AlloyDB was announced for public preview shortly before we began collaboration with a recent client. At the time, our original intention was to migrate our client’s Snowflake database to BigQuery. This is a smart choice because of BigQuery’s speed, cost efficiency and ease of use (There's no need to manage infrastructure or indexes).
With AlloyDB, we saw the opportunity to not only provide a solution that was more appropriate for the client’s analytical needs, but also an opportunity to champion the cutting edge and be a leader in operational analytics innovations. But what exactly is AlloyDB? And how does it compare to GCP’s best of breed analytical power house, BigQuery?
Migrating databases has specific success criteria and key performance indicators, these play a large part in the business logic that goes into choosing appropriate Database Migration destinations:
AlloyDB is, in a nutshell, a PostgreSQL database with native GCP support. From the front-end, you might never know you’re using anything other than your standard PostgreSQL database, such as with Google Cloud SQL. In the back-end, however, Google has engineered an entirely disaggregated, distributed cluster architecture and added a columnar execution engine to maximize analytical query performance in line with transactional and application performance. Google separates your database into two abstractions, the Primary Instance which you can use for transactions (inserts, updates, deletes), and Read Pools for your reads and analytics at blazing, distributed speeds.
AlloyDB promises up to 100x analytical speed (reading) and 4x transactional throughput from your traditional databases. (In their demo of AlloyDB, they actually demonstrate a 160x increase.) By using a combination of ML-Driven Columnar and traditional Buffer caches, along with horizontally scalable read-only nodes, you typically get the speed class of in-memory data. With AlloyDB, your Storage Layer is entirely separate from your Compute. Not only does this allow you to bill both storage and computation separately, it also allows your system to scale both horizontally and vertically without relation. Read performance, when scaling nodes horizontally in a Read Pool, offers linear and predictable scaling of read connections.
No schema or configuration changes are needed to your workload, and GCP even suggests possibly dropping your analytical indexes altogether when using the Columnar Engine to improve transactional performance.
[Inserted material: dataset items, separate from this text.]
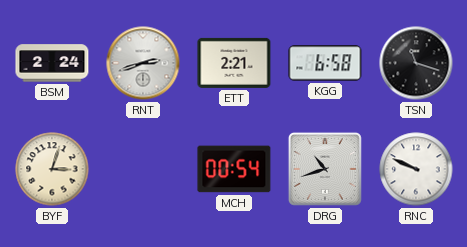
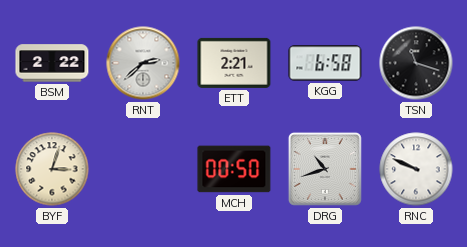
BSM: 2:24 -> 2:22
RNT: 2:42 -> 2:38
MCH: 00:54 -> 00:50
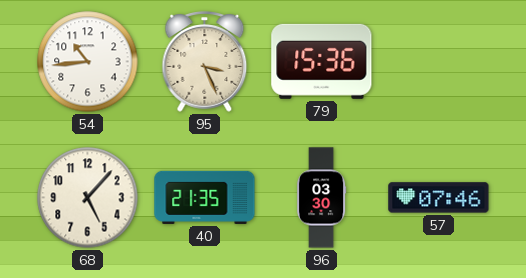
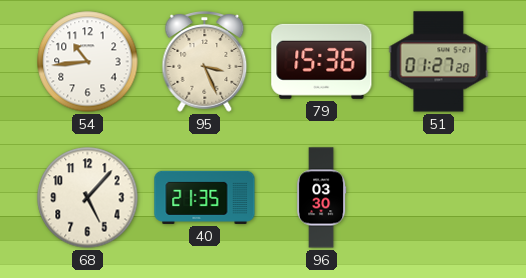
51: none -> 01:27
57: 07:46 -> none
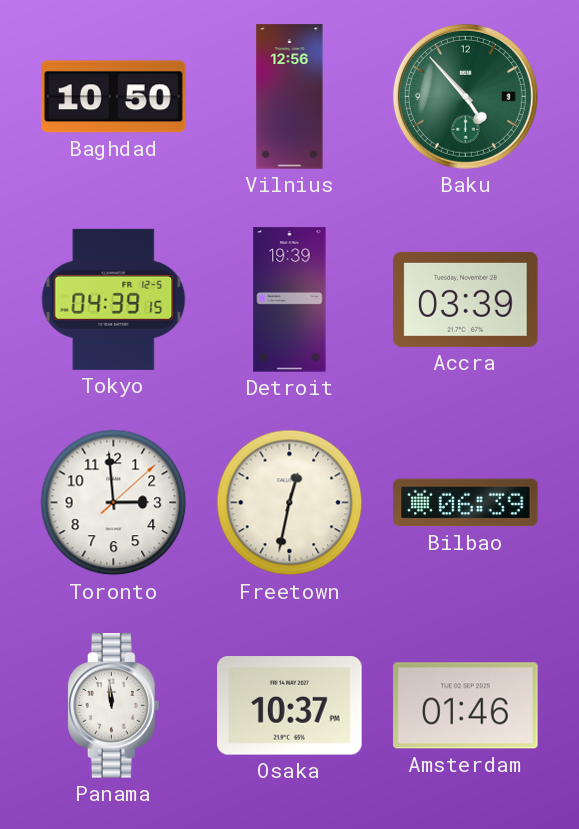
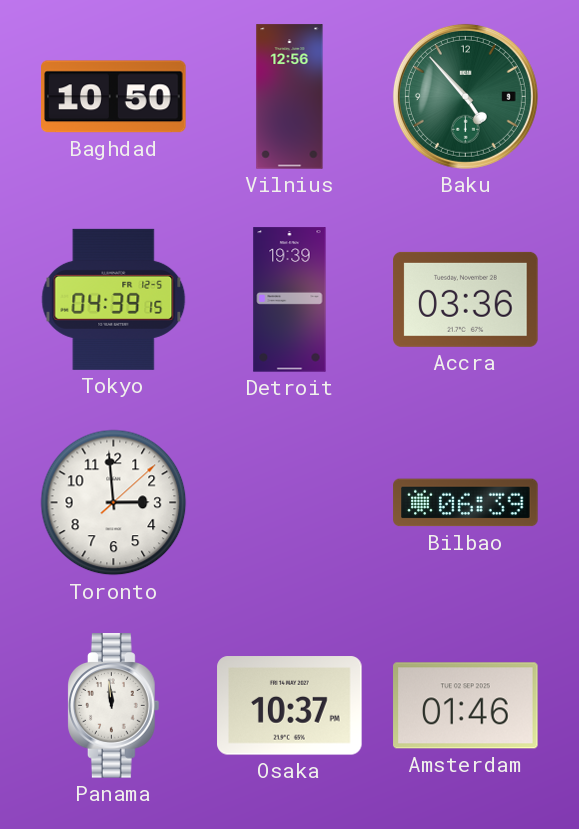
Accra: 03:39 -> 03:36
Freetown: 12:32 -> none
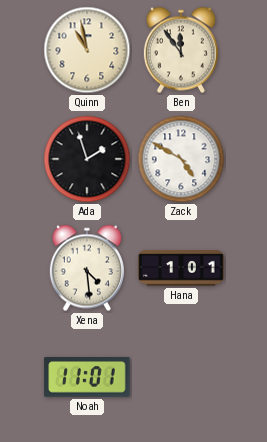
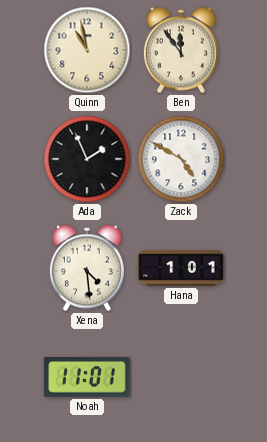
Ada: 1:57 -> 1:56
BigQuery has been Google’s go-to for Data Warehousing. With minimal setup, no need to manage storage capacity, compute, indexes or infrastructure, BigQuery is the analytics and data warehouse choice to many. In minimal time, you can have a production-grade data warehouse running with serverless, autoscaling queries. GCP now provides two highly scalable, relational, analytical systems. For many, it won’t be entirely obvious from the outside just how different these two products are, and whether an operational database or data warehouse is appropriate for their use case.
BigQuery is typically the best choice for offline and large-scale data analytics. As setup is minimal, and there is no need to manage infrastructure, this is a great option for quickly deploying and managing petabyte-level datasets, and getting queries fast.
However, BigQuery is not always the right tool for operational analytics, where analytical queries are built into a user-facing application, and need to run on the most recent transactional data. We’ve also found that customers currently running analytical workloads on operational databases can struggle to migrate to BigQuery with minimal application changes. And finally, for customers looking to perform a small amount of lightweight analytics on top of transactional data, adding another service to their architecture and investing in setting up and maintaining ETL between those services adds too much complexity. In practice, many of them want to query the database directly in real-time instead of setting up a full large-scale data analytics solution.
AlloyDB can help in these scenarios, especially for teams migrating legacy analytical systems to the cloud. With native compatibility with existing PostgreSQL servers, AlloyDB also comes with full integration for the Database Migration Service to provide heterogeneous migration from other database systems. To add on to this, GCP has announced the Database Migration Program for “tooling, resources, and expertise from our network of specialized technology partners”. While head to head performance compared to BigQuery is yet to be seen, AlloyDB will prove more useful and effective to any team with prior infrastructure experience and protocols.
As Google Cloud Platform continues to provide newer, and powerful products, the smart Cloud Practitioner will need to know which use cases are appropriate for which systems. In future posts, we will discuss comparing the friction of migrating a database to both BigQuery and AlloyDB. Afterwards, we will follow-up with benchmarks for both services, including testing the linear scalability of AlloyDB’s Read Pools.